In praise of HBO's Mildred Pierce

HBO is about midway through their broadcast of their incredible mini-series, Mildred Pierce. Without a doubt, it's one of the best period pieces I've ever seen.

Since this is rumored to be a kitchen design blog. I'll start out with a photograph of the set for Mildred's kitchen.

Like I said, the manufacturing exceptional length piece I've ever seen. Add to the lavish, painstaking authenticity of the set a story line that won't quit and you have a recipe for actual greatness.

Three episodes in, HBO's Mildred Pierce is approaching true greatness. Again, because this is supposed to be a kitchen blog, check out Mildred's gas range.

Amazing! I love this series for how different it is from the film noir movie. You see, I have a thing for Warner Brother's 1945 version of Mildred Pierce.

Joan Crawford and Butterfly McQueen chew the scenery in 1945

In fact, it's one of my favorite movies of all time. Like most people, I saw the original Warner Brothers movie long before I read the novel upon which it's based, James M. Cain's 1941 Mildred Pierce.
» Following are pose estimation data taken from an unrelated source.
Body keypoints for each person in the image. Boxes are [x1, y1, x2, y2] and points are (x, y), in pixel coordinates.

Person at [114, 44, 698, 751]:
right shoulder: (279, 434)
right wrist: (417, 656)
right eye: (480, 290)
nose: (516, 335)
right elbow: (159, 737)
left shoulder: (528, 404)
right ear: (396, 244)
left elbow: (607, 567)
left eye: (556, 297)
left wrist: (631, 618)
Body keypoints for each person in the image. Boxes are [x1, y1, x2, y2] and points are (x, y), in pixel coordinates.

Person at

In the hands of  Warner Brothers and in response to a whole lot of pressure from the Hays Commission, James M. Cain's novel of  eroticism, self-reliance and the Great Depression was turned into a film noir murder mystery. In 1945, murder was preferable to bed-hopping I suppose but the original wasn't a murder mystery. No one dies in the novel (except for little Rae) though I'm sure most of the characters wish they would at one point or another.

As awesome as that film is (Crawford gained her only Oscar for her main function), it is a very distinct piece of labor from the radical.
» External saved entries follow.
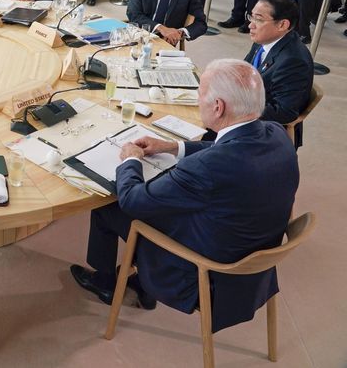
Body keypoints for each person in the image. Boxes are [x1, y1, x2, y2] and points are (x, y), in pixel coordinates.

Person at [70, 58, 299, 333]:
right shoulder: (277, 134)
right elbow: (226, 148)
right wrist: (172, 146)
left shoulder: (207, 168)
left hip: (203, 271)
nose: (198, 100)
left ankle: (106, 282)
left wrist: (129, 160)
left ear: (218, 106)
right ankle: (140, 284)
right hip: (253, 254)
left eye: (200, 94)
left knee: (109, 206)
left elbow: (132, 200)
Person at [244, 0, 314, 147]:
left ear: (283, 25)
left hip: (266, 130)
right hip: (248, 110)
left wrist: (236, 106)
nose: (251, 24)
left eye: (259, 19)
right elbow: (244, 71)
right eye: (251, 16)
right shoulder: (263, 40)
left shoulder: (294, 61)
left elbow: (284, 112)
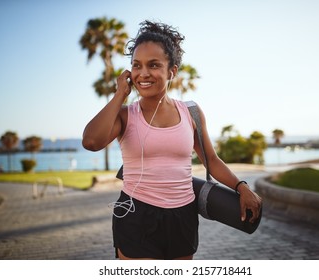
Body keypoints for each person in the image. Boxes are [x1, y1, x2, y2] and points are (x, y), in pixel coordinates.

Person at [82, 20, 262, 260]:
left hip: (183, 216)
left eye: (153, 65)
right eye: (137, 65)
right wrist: (119, 95)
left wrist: (242, 187)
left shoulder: (191, 112)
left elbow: (211, 160)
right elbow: (91, 141)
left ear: (172, 71)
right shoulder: (125, 115)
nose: (143, 73)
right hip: (137, 215)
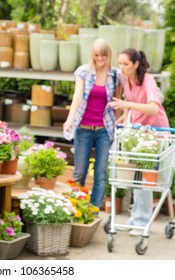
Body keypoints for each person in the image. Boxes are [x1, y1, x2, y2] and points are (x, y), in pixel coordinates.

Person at [108, 48, 169, 236]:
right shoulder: (127, 80)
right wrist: (125, 115)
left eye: (126, 64)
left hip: (155, 134)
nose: (122, 68)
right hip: (139, 133)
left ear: (136, 64)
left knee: (145, 177)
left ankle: (142, 220)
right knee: (134, 175)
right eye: (120, 64)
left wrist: (127, 106)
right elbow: (131, 100)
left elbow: (152, 108)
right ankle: (136, 218)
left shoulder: (148, 81)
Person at [63, 38, 118, 209]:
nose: (100, 59)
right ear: (92, 55)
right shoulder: (83, 72)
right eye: (97, 55)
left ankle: (93, 209)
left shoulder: (115, 75)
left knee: (100, 173)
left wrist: (121, 123)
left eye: (103, 55)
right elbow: (78, 96)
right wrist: (70, 119)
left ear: (108, 56)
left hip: (104, 130)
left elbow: (118, 101)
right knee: (80, 171)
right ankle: (76, 206)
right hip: (84, 128)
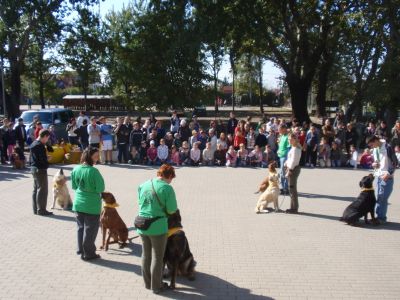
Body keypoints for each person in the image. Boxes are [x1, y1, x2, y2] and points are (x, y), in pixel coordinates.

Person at [136, 164, 177, 294]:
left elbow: (140, 202)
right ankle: (157, 286)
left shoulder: (144, 184)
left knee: (145, 255)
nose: (171, 181)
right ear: (169, 176)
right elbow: (171, 209)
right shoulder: (167, 188)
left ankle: (148, 283)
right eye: (172, 178)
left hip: (142, 224)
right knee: (157, 257)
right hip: (157, 227)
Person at [71, 147, 105, 261]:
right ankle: (89, 253)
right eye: (96, 156)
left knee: (80, 228)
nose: (97, 158)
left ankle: (80, 249)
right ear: (89, 157)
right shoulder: (94, 171)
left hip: (78, 204)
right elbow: (100, 188)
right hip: (91, 205)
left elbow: (74, 186)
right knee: (90, 230)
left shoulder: (76, 169)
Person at [367, 135, 395, 223]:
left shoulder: (388, 147)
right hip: (378, 176)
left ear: (376, 140)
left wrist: (389, 174)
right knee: (378, 197)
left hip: (386, 177)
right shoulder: (376, 149)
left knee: (383, 198)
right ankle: (377, 217)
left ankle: (381, 218)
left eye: (372, 145)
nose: (371, 147)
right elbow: (376, 161)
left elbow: (395, 163)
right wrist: (373, 164)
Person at [30, 129, 53, 216]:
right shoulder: (39, 145)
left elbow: (34, 158)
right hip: (40, 169)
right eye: (47, 138)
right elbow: (41, 159)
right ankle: (42, 210)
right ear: (45, 136)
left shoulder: (33, 143)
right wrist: (47, 160)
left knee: (36, 189)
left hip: (33, 168)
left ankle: (35, 209)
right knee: (42, 189)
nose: (47, 140)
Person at [284, 134, 302, 214]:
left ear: (295, 139)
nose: (289, 141)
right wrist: (286, 163)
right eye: (288, 139)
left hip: (293, 169)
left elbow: (294, 161)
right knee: (291, 189)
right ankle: (292, 207)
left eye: (291, 139)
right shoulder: (293, 148)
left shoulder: (296, 149)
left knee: (292, 189)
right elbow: (290, 159)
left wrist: (289, 169)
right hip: (291, 168)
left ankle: (294, 208)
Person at [277, 124, 290, 194]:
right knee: (282, 172)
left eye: (279, 129)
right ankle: (282, 187)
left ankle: (285, 188)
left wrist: (287, 159)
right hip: (281, 156)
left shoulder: (288, 136)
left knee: (283, 172)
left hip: (285, 157)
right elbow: (281, 145)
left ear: (284, 129)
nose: (278, 131)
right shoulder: (282, 136)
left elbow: (289, 148)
James M. Cain's novel from four years in advance is a masterpiece in its personal right and I'm thrilled to look it getting the attention it merits care of HBO. Their mini-series is a painstaking retelling of the unique novel as a great deal as it's a almost best period piece.
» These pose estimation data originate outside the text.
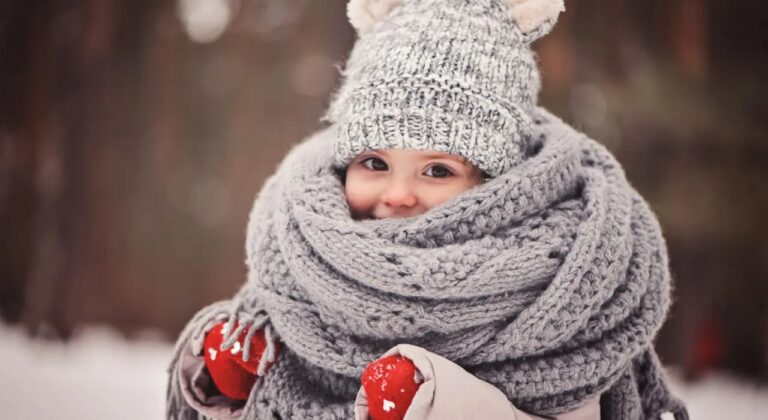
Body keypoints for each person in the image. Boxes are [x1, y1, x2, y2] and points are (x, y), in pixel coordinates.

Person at [166, 1, 690, 419]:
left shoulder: (565, 289)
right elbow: (268, 368)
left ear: (497, 184)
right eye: (374, 162)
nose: (397, 194)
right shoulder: (304, 259)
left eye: (437, 170)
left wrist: (435, 399)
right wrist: (227, 381)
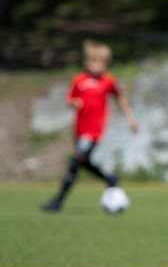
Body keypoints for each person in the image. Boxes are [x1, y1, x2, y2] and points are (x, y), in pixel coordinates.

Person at [42, 40, 138, 212]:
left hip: (94, 130)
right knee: (83, 162)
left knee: (75, 161)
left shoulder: (108, 81)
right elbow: (69, 99)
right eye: (92, 61)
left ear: (106, 64)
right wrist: (74, 103)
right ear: (86, 61)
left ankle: (57, 202)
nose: (95, 65)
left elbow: (120, 98)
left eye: (100, 62)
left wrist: (131, 119)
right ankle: (110, 179)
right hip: (79, 129)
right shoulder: (79, 80)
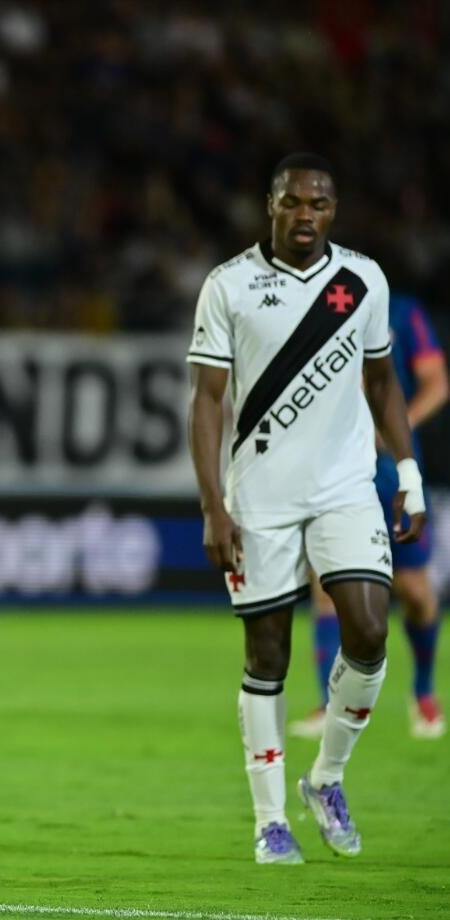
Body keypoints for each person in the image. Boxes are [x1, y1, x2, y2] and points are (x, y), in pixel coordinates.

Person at [186, 153, 427, 865]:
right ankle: (269, 821)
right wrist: (213, 506)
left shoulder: (362, 280)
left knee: (370, 630)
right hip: (259, 497)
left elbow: (382, 382)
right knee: (268, 655)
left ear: (333, 211)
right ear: (271, 205)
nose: (305, 215)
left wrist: (408, 471)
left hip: (345, 487)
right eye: (292, 202)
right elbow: (207, 400)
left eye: (318, 204)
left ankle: (326, 778)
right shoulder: (229, 285)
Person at [292, 296, 447, 741]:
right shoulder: (314, 306)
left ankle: (423, 691)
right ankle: (328, 704)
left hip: (391, 469)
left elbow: (436, 382)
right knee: (326, 584)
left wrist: (397, 424)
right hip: (333, 468)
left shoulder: (402, 313)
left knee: (414, 591)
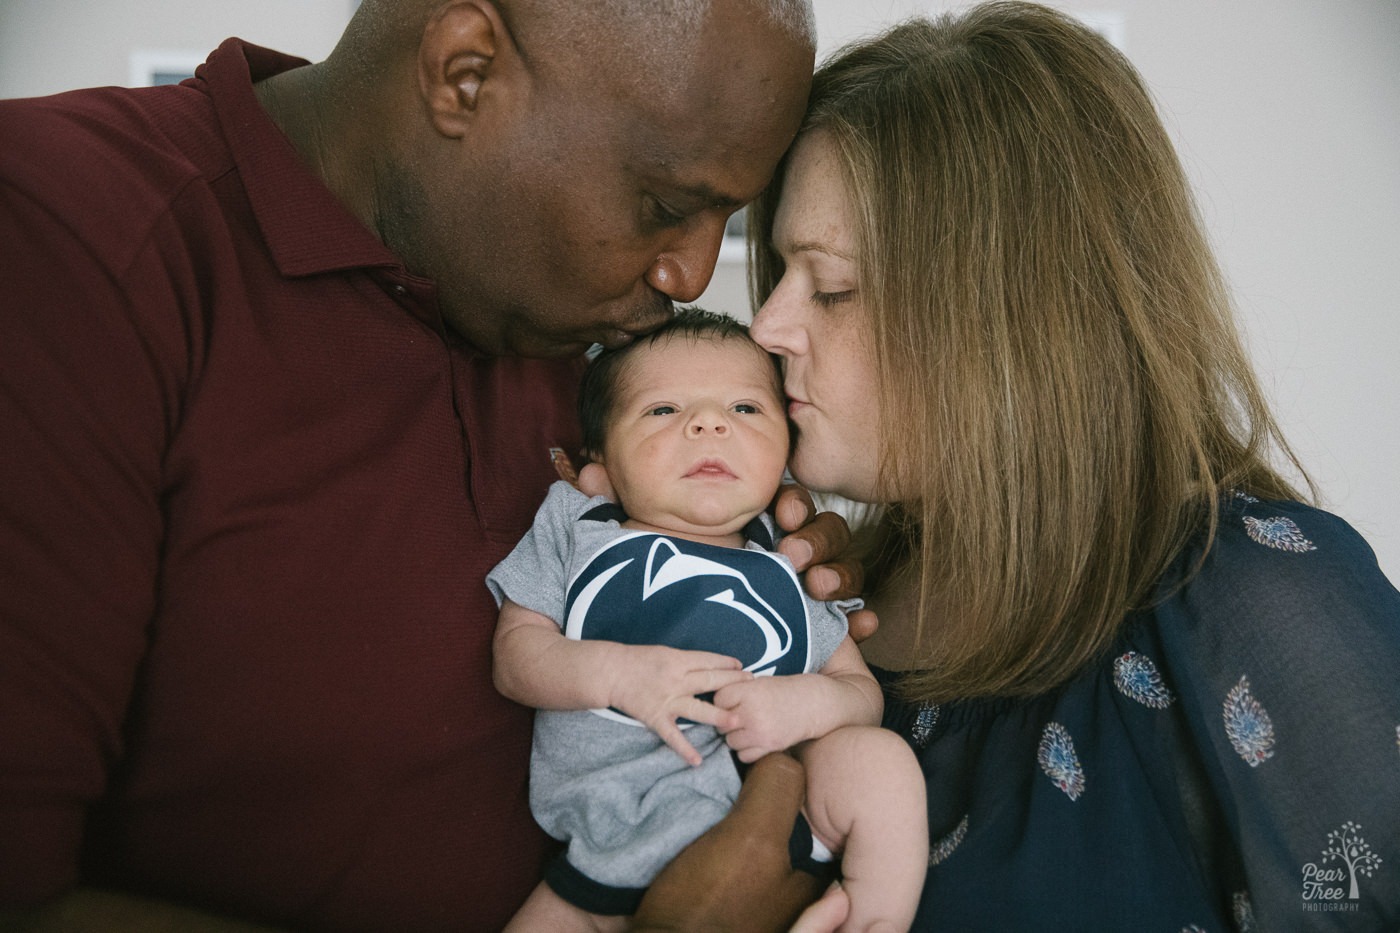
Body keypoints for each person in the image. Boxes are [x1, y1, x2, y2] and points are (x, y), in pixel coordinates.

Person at [0, 1, 866, 929]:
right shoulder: (67, 233)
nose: (692, 278)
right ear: (465, 74)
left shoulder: (560, 319)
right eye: (665, 205)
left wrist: (770, 582)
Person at [737, 3, 1400, 930]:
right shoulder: (813, 602)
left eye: (833, 286)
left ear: (1011, 323)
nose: (768, 326)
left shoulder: (1258, 604)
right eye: (783, 273)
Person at [488, 310, 926, 932]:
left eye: (746, 410)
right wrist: (618, 676)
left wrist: (803, 705)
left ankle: (873, 916)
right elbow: (516, 656)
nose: (709, 422)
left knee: (878, 763)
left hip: (772, 811)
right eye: (663, 410)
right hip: (608, 849)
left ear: (787, 457)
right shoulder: (579, 526)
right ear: (602, 460)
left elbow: (860, 694)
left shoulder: (788, 561)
The last time the US experienced an economic upheaval similar to the one we're enduring now was in the the 1930s. That Mildred Piece's reversal of fortune came at the bust of a real estate bubble makes the story all the more easy to relate to.

James M. Cain was an important novelist and journalist in the early 20th Century. He wrote in what's called the roman noir style, he was all about the hardboiled crime novel. Mildred Pierce stands out in early work in that it's not a crime novel. Rather, it's a novel about perseverance and triumph over adversity. Further, it's the story of a woman and it's told from the point of view of a woman in a time where women's voices and opinions were not heard very often. Add to it that the Great Depression is practically a character in and of itself and you end up with a book that's a Must Read. So go read it . Please!

James M. Cain is one of the high-quality writers of the ultimate century no one's ever heard of however he wrote a few important stuff. Three of his finest works are included the gathering I related to within the final paragraph. The films crafted from his novels undergo and are a few surely excellent movies.

As brilliant as the movies are, his novels deserve to be study even more.

In the interim though, watch the HBO mini-collection. The story keeps getting higher with each installment (even though I recognize in which the story's headed). If you do not get HBO or stay in a part of the arena where it is not available, take coronary heart. They spent so much money on this manufacturing that it is certain to be released on DVD in a depend of weeks.